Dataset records
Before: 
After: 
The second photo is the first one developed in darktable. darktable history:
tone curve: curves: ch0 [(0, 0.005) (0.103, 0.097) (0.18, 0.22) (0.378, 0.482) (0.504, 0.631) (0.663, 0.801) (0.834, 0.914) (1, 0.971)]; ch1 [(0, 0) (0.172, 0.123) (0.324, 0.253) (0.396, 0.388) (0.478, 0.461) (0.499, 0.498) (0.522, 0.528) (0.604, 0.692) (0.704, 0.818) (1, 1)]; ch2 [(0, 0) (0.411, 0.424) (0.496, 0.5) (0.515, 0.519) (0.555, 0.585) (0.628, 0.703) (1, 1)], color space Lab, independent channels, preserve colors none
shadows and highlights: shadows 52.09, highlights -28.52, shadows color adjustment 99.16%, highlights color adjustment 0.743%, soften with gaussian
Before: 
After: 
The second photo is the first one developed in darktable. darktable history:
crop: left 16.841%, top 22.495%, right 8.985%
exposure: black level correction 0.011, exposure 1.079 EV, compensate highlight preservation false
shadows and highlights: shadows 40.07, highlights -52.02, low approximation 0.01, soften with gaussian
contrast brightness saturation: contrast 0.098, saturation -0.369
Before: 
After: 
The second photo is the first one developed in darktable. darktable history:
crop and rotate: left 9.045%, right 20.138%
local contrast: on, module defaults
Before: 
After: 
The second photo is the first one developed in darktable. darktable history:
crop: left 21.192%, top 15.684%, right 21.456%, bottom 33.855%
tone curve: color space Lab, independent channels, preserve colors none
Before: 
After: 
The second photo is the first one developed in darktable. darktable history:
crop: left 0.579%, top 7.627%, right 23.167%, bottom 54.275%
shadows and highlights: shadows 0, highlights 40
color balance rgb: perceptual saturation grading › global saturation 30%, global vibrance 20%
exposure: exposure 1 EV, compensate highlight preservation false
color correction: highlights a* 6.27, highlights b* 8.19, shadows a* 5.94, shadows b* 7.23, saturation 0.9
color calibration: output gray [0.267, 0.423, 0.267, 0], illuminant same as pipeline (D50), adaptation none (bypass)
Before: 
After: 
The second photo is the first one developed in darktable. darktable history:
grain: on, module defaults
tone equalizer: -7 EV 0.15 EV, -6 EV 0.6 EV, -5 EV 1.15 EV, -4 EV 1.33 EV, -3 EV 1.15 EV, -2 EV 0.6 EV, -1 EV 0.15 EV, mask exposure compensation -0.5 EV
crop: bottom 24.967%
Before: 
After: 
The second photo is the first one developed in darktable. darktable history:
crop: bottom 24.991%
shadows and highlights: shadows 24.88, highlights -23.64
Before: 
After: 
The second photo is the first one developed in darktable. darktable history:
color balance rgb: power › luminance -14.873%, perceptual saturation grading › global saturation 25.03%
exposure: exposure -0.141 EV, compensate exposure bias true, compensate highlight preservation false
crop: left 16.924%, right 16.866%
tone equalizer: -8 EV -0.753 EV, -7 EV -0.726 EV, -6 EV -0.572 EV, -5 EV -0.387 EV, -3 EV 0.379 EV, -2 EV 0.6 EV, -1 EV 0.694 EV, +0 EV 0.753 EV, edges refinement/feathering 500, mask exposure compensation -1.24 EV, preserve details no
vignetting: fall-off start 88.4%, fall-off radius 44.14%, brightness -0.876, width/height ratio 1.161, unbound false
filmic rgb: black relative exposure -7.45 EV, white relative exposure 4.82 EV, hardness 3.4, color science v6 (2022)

The task -
Reproduce all of the records above word for word, without changing anything.

Written solution -
Before: 
After: 
The second photo is the first one developed in darktable. darktable history:
tone curve: curves: ch0 [(0, 0.005) (0.103, 0.097) (0.18, 0.22) (0.378, 0.482) (0.504, 0.631) (0.663, 0.801) (0.834, 0.914) (1, 0.971)]; ch1 [(0, 0) (0.172, 0.123) (0.324, 0.253) (0.396, 0.388) (0.478, 0.461) (0.499, 0.498) (0.522, 0.528) (0.604, 0.692) (0.704, 0.818) (1, 1)]; ch2 [(0, 0) (0.411, 0.424) (0.496, 0.5) (0.515, 0.519) (0.555, 0.585) (0.628, 0.703) (1, 1)], color space Lab, independent channels, preserve colors none
shadows and highlights: shadows 52.09, highlights -28.52, shadows color adjustment 99.16%, highlights color adjustment 0.743%, soften with gaussian
Before: 
After: 
The second photo is the first one developed in darktable. darktable history:
crop: left 16.841%, top 22.495%, right 8.985%
exposure: black level correction 0.011, exposure 1.079 EV, compensate highlight preservation false
shadows and highlights: shadows 40.07, highlights -52.02, low approximation 0.01, soften with gaussian
contrast brightness saturation: contrast 0.098, saturation -0.369
Before: 
After: 
The second photo is the first one developed in darktable. darktable history:
crop and rotate: left 9.045%, right 20.138%
local contrast: on, module defaults
Before: 
After: 
The second photo is the first one developed in darktable. darktable history:
crop: left 21.192%, top 15.684%, right 21.456%, bottom 33.855%
tone curve: color space Lab, independent channels, preserve colors none
Before: 
After: 
The second photo is the first one developed in darktable. darktable history:
crop: left 0.579%, top 7.627%, right 23.167%, bottom 54.275%
shadows and highlights: shadows 0, highlights 40
color balance rgb: perceptual saturation grading › global saturation 30%, global vibrance 20%
exposure: exposure 1 EV, compensate highlight preservation false
color correction: highlights a* 6.27, highlights b* 8.19, shadows a* 5.94, shadows b* 7.23, saturation 0.9
color calibration: output gray [0.267, 0.423, 0.267, 0], illuminant same as pipeline (D50), adaptation none (bypass)
Before: 
After: 
The second photo is the first one developed in darktable. darktable history:
grain: on, module defaults
tone equalizer: -7 EV 0.15 EV, -6 EV 0.6 EV, -5 EV 1.15 EV, -4 EV 1.33 EV, -3 EV 1.15 EV, -2 EV 0.6 EV, -1 EV 0.15 EV, mask exposure compensation -0.5 EV
crop: bottom 24.967%
Before: 
After: 
The second photo is the first one developed in darktable. darktable history:
crop: bottom 24.991%
shadows and highlights: shadows 24.88, highlights -23.64
Before: 
After: 
The second photo is the first one developed in darktable. darktable history:
color balance rgb: power › luminance -14.873%, perceptual saturation grading › global saturation 25.03%
exposure: exposure -0.141 EV, compensate exposure bias true, compensate highlight preservation false
crop: left 16.924%, right 16.866%
tone equalizer: -8 EV -0.753 EV, -7 EV -0.726 EV, -6 EV -0.572 EV, -5 EV -0.387 EV, -3 EV 0.379 EV, -2 EV 0.6 EV, -1 EV 0.694 EV, +0 EV 0.753 EV, edges refinement/feathering 500, mask exposure compensation -1.24 EV, preserve details no
vignetting: fall-off start 88.4%, fall-off radius 44.14%, brightness -0.876, width/height ratio 1.161, unbound false
filmic rgb: black relative exposure -7.45 EV, white relative exposure 4.82 EV, hardness 3.4, color science v6 (2022)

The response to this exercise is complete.